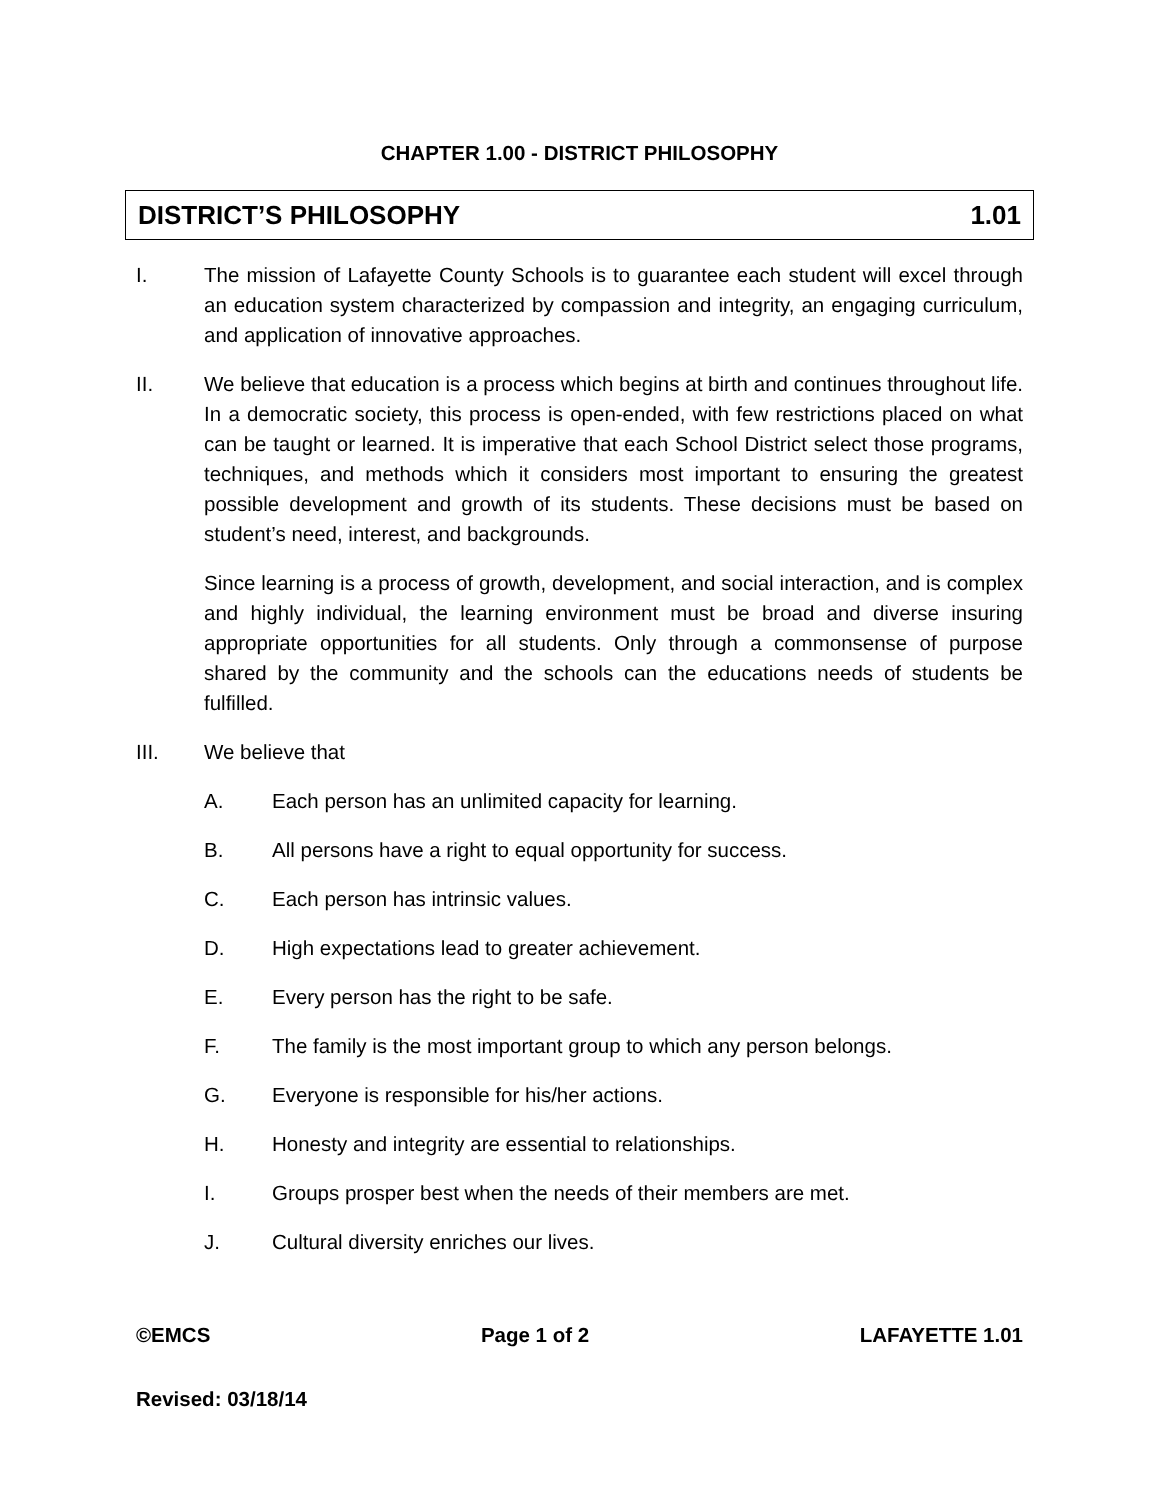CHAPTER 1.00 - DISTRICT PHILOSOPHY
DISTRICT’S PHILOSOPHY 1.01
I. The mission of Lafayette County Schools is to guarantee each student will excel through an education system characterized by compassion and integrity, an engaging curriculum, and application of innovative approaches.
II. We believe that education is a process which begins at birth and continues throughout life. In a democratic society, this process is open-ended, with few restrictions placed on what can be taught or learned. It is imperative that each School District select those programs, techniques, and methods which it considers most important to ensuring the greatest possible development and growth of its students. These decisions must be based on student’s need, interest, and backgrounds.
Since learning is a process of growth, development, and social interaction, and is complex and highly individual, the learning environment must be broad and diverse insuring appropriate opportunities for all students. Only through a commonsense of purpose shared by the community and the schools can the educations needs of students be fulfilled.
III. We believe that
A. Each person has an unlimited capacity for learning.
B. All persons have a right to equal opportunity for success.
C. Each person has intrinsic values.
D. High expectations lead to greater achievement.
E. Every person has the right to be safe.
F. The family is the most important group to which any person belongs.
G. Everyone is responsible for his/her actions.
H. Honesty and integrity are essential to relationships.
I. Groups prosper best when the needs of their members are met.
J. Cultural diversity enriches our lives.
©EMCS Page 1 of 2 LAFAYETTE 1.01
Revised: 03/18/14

Task statement: If a line of the records includes the string "learning", copy it out.

Answer for this exercise:
Since learning is a process of growth, development, and social interaction, and is complex and highly individual, the learning environment must be broad and diverse insuring appropriate opportunities for all students. Only through a commonsense of purpose shared by the community and the schools can the educations needs of students be fulfilled.
A. Each person has an unlimited capacity for learning.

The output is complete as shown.